Oil pulling or oil swishing is a traditional folk remedy where oil is “swished” (kavala graha) or “held” (snigda gandoosha) in the mouth.
Improving oral and systemic health
Practitioners of oil pulling claim it is capable of improving oral and systemic health, including a benefit in conditions such as headaches, migraines, diabetes mellitus, asthma, and acne, as well as whitening teeth. Its promoters claim it works by “pulling out” toxins, which are known as ama in Ayurvedic medicine, and thereby reducing inflammation.
Oil pulling has received little study and there is limited evidence to support claims made by the technique’s advocates. In one small study, coconut oil was found to be effective at reducing plaque and oral bacterial load, but was less effective than chlorhexidine (an antiseptic mouthwash); the health claims of oil pulling have otherwise failed scientific verification or have not been investigated. Oil pulling is controversial amongst Western health practitioners. The National Center for Health Research states that “it’s still unclear whether or how the practice actually works to get rid of bad bacteria in our mouths. It’s also unknown what the long term effects on oral and overall health may be.”
In traditional Ayurveda, gargling treatments like kavala graha and gandusha are used to treat imbalances of various doshas.

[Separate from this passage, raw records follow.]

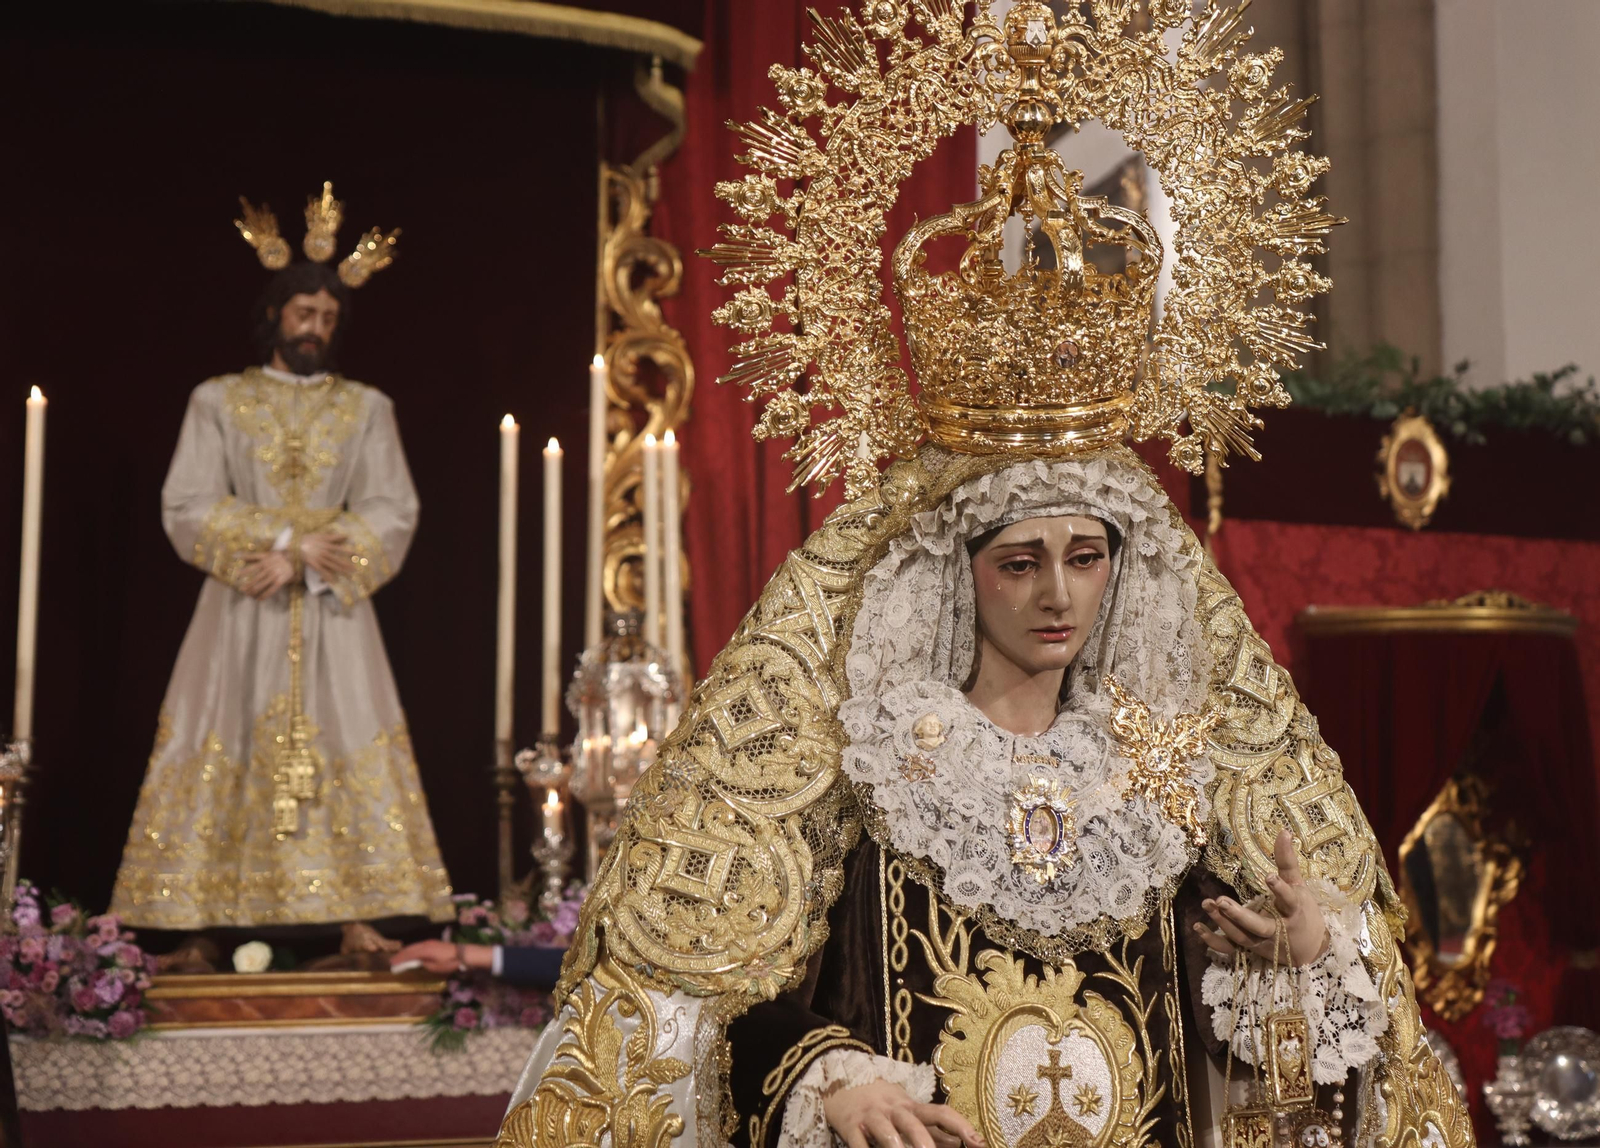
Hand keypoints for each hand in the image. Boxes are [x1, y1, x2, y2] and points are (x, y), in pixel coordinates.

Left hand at [239, 550, 295, 598]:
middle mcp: (269, 568)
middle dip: (248, 584)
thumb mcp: (267, 554)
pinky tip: (259, 599)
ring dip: (254, 590)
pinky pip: (271, 590)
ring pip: (262, 584)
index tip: (236, 576)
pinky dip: (265, 595)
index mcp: (265, 561)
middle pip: (256, 578)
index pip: (252, 567)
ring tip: (248, 594)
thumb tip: (239, 557)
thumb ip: (254, 556)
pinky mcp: (280, 581)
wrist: (296, 559)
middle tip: (241, 590)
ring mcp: (275, 575)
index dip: (244, 572)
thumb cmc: (279, 556)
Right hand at [300, 531, 351, 583]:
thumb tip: (347, 535)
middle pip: (338, 560)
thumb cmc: (309, 539)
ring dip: (341, 572)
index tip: (357, 554)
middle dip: (347, 565)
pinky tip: (334, 581)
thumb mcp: (322, 536)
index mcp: (327, 545)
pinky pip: (322, 571)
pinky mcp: (314, 564)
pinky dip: (328, 577)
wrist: (295, 544)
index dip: (349, 551)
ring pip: (332, 566)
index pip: (340, 549)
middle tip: (356, 570)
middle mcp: (325, 553)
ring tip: (349, 577)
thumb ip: (334, 536)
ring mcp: (319, 559)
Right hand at [389, 939, 492, 973]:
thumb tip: (417, 962)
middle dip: (401, 954)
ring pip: (414, 946)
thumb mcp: (434, 967)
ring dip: (406, 951)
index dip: (399, 959)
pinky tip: (412, 953)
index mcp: (424, 950)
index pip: (408, 954)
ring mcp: (430, 942)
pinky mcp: (434, 943)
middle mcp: (425, 944)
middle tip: (392, 960)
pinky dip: (413, 949)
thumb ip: (423, 964)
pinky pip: (419, 945)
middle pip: (410, 949)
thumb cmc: (449, 962)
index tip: (391, 963)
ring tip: (399, 956)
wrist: (462, 954)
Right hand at [824, 1079, 984, 1147]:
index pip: (941, 1113)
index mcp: (912, 1106)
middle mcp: (894, 1109)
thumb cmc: (882, 1102)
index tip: (979, 1143)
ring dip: (896, 1146)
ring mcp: (872, 1117)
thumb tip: (960, 1144)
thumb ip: (931, 1130)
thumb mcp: (907, 1110)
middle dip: (926, 1142)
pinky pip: (858, 1142)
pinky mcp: (851, 1126)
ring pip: (887, 1130)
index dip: (961, 1127)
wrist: (841, 1080)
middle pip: (914, 1122)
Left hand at [1195, 829, 1329, 965]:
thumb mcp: (1299, 887)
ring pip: (1242, 937)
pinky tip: (1198, 927)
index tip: (1268, 876)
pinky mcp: (1252, 952)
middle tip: (1221, 901)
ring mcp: (1263, 944)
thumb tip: (1283, 831)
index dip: (1279, 889)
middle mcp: (1278, 931)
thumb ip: (1287, 862)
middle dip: (1240, 916)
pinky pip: (1231, 950)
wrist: (1311, 950)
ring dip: (1223, 923)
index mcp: (1294, 912)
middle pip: (1259, 926)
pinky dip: (1214, 941)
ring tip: (1208, 903)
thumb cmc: (1304, 913)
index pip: (1288, 900)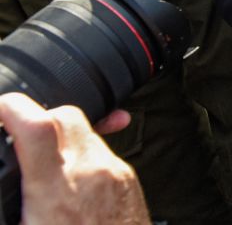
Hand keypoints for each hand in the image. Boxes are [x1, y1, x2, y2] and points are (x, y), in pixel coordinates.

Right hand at [0, 93, 149, 224]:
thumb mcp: (23, 222)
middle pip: (64, 115)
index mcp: (56, 191)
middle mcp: (90, 173)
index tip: (1, 110)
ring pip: (84, 130)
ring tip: (41, 164)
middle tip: (18, 140)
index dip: (12, 109)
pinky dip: (80, 155)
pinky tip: (68, 177)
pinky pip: (101, 150)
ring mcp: (113, 173)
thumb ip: (13, 196)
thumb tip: (8, 184)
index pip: (37, 126)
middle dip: (37, 120)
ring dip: (59, 139)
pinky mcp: (127, 178)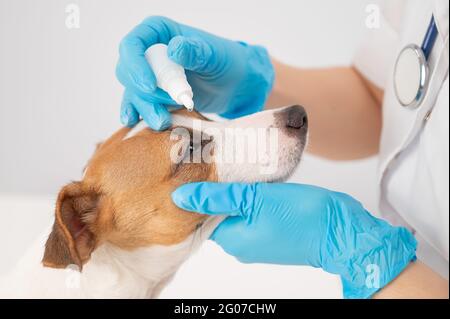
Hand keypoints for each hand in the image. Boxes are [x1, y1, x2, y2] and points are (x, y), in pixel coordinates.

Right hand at [116, 16, 273, 129]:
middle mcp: (149, 53)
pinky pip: (138, 105)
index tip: (150, 86)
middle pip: (127, 72)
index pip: (132, 45)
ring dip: (145, 109)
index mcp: (160, 33)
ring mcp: (150, 76)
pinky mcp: (154, 96)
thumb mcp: (214, 56)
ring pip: (133, 93)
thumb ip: (196, 51)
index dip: (135, 66)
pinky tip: (135, 123)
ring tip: (164, 122)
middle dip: (144, 92)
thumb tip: (174, 49)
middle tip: (172, 102)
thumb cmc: (227, 62)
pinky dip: (139, 115)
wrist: (234, 86)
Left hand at [172, 182, 416, 297]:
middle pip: (219, 212)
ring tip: (238, 165)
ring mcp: (259, 240)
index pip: (203, 214)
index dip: (200, 191)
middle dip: (220, 188)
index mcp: (232, 239)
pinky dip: (253, 197)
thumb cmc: (301, 215)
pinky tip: (257, 179)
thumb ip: (218, 197)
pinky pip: (254, 213)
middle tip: (219, 161)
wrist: (341, 231)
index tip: (199, 167)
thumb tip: (181, 196)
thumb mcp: (256, 199)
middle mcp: (242, 244)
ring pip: (238, 211)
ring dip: (238, 190)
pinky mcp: (274, 232)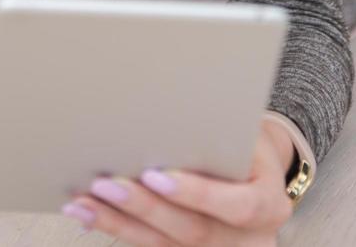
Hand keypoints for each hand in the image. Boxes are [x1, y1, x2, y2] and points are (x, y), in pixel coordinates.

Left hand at [62, 118, 294, 245]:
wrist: (259, 173)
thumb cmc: (248, 145)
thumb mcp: (248, 136)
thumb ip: (221, 139)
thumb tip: (174, 121)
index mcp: (269, 205)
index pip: (237, 206)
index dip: (197, 194)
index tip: (157, 175)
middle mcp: (246, 240)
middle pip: (193, 231)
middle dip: (146, 207)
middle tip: (108, 183)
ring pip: (164, 246)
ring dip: (119, 222)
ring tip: (86, 200)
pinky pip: (150, 246)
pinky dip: (118, 227)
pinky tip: (91, 213)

Ayurveda does not recommend general treatments blindly for everyone, but, rather, health is held to be very individualistic, and the dominant dosha in both the individual and nature determines health care, including dental health. As per Ayurvedic literature, coconut oil is one among many medicinal fluids recommended for daily preventive use and/or seasonal use to reduce dryness (vata dosha) of the mouth and reduce inflammation and burning sensation in the mouth. In case of specific issues, Ayurvedic practitioners might also suggest other treatments such as sesame oil and sunflower oil or other herbalized oils after proper diagnosis of the specific ailment or dosha.